*** Opening Raw data ***

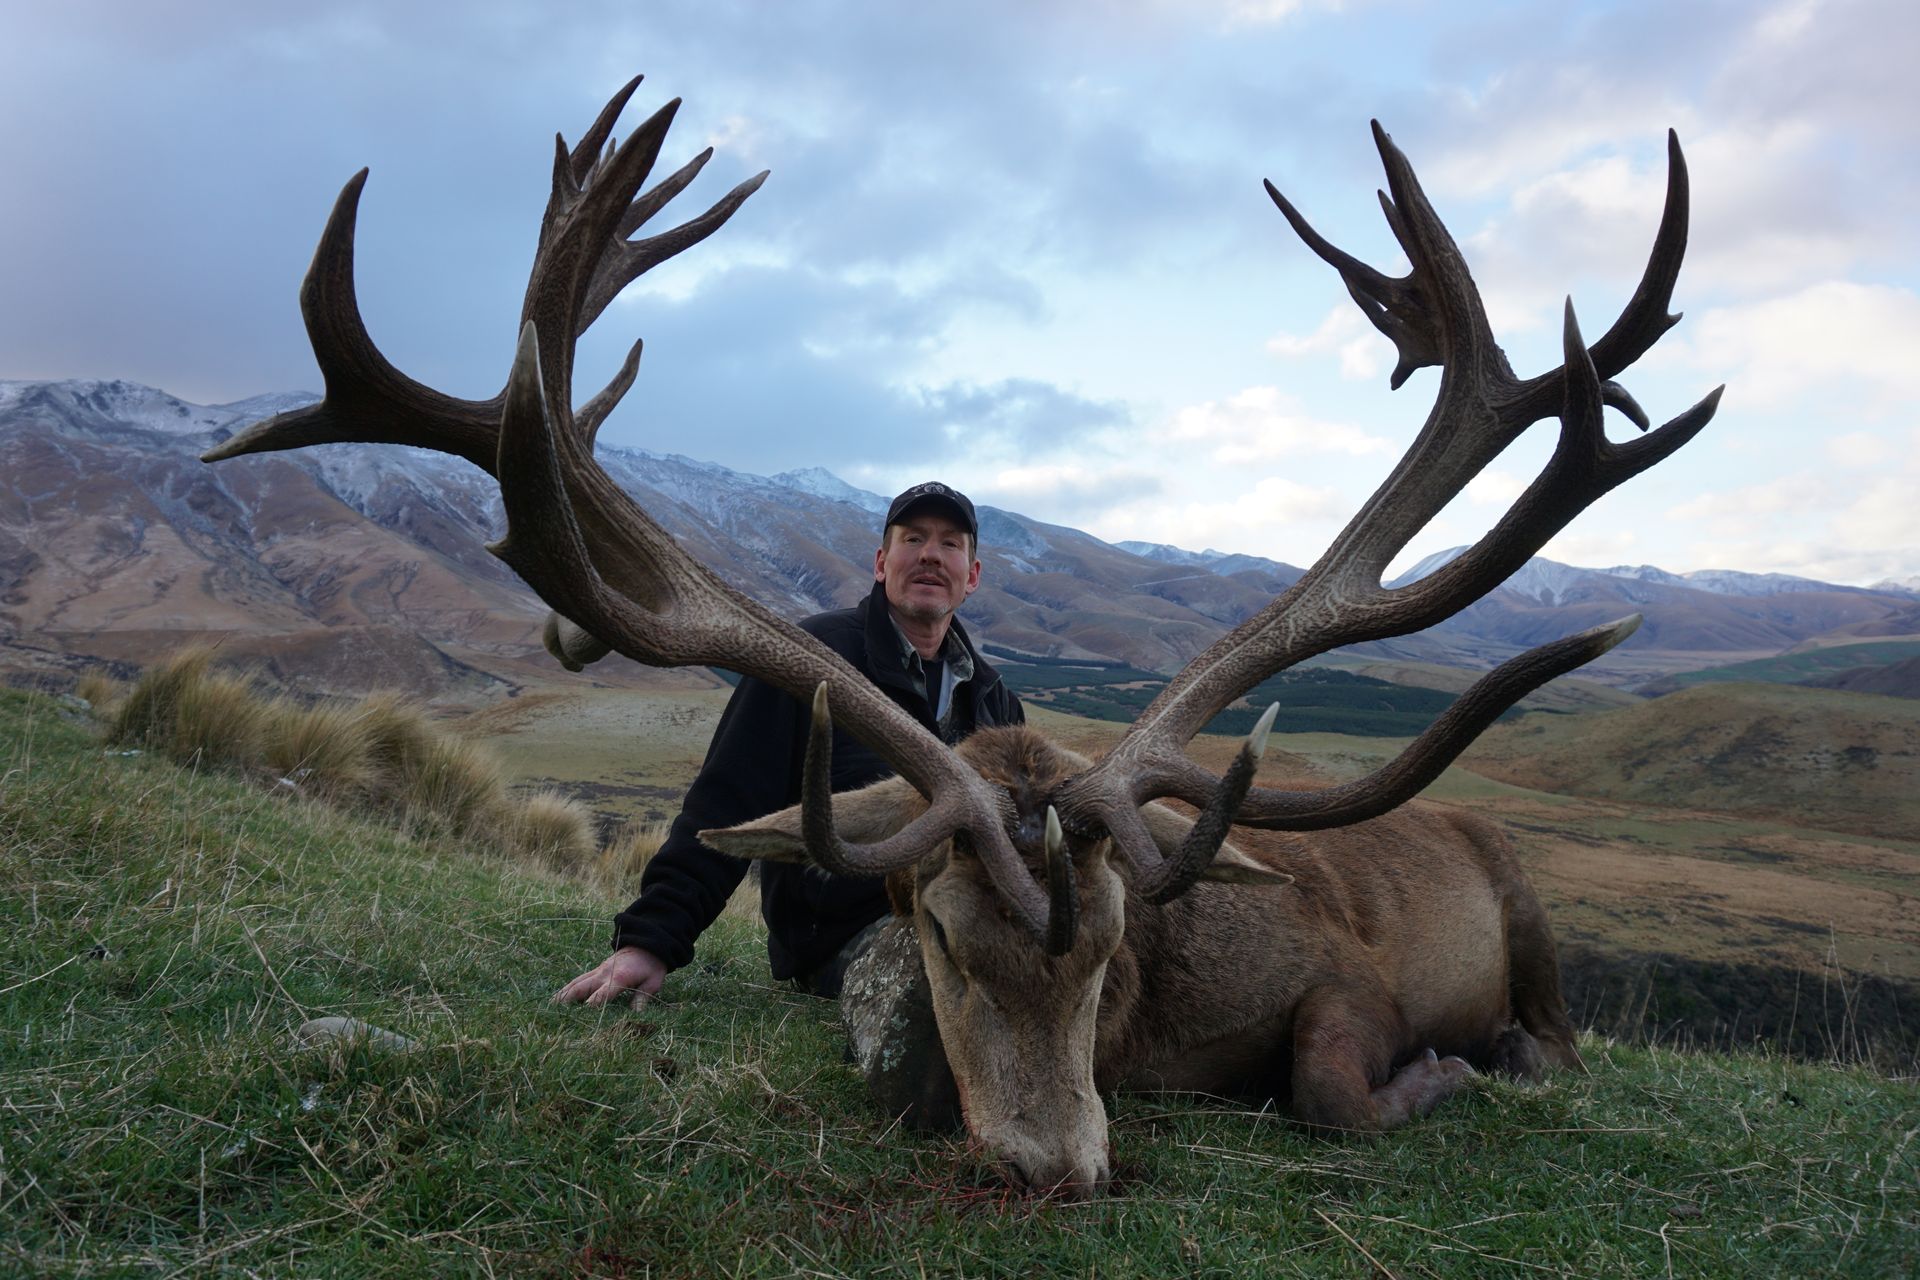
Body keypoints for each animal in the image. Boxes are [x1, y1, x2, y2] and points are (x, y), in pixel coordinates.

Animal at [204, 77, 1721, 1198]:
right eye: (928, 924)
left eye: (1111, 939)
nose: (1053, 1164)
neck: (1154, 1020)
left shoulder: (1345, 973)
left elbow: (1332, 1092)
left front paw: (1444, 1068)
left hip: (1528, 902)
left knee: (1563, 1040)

*** Closing Raw data ***

Requirement: Using the material, show each line where the string "left" can be found.

Response box:
left eye: (1111, 939)
left shoulder: (1345, 973)
left elbow: (1332, 1092)
left front paw: (1444, 1068)
left hip: (1528, 902)
left knee: (1563, 1040)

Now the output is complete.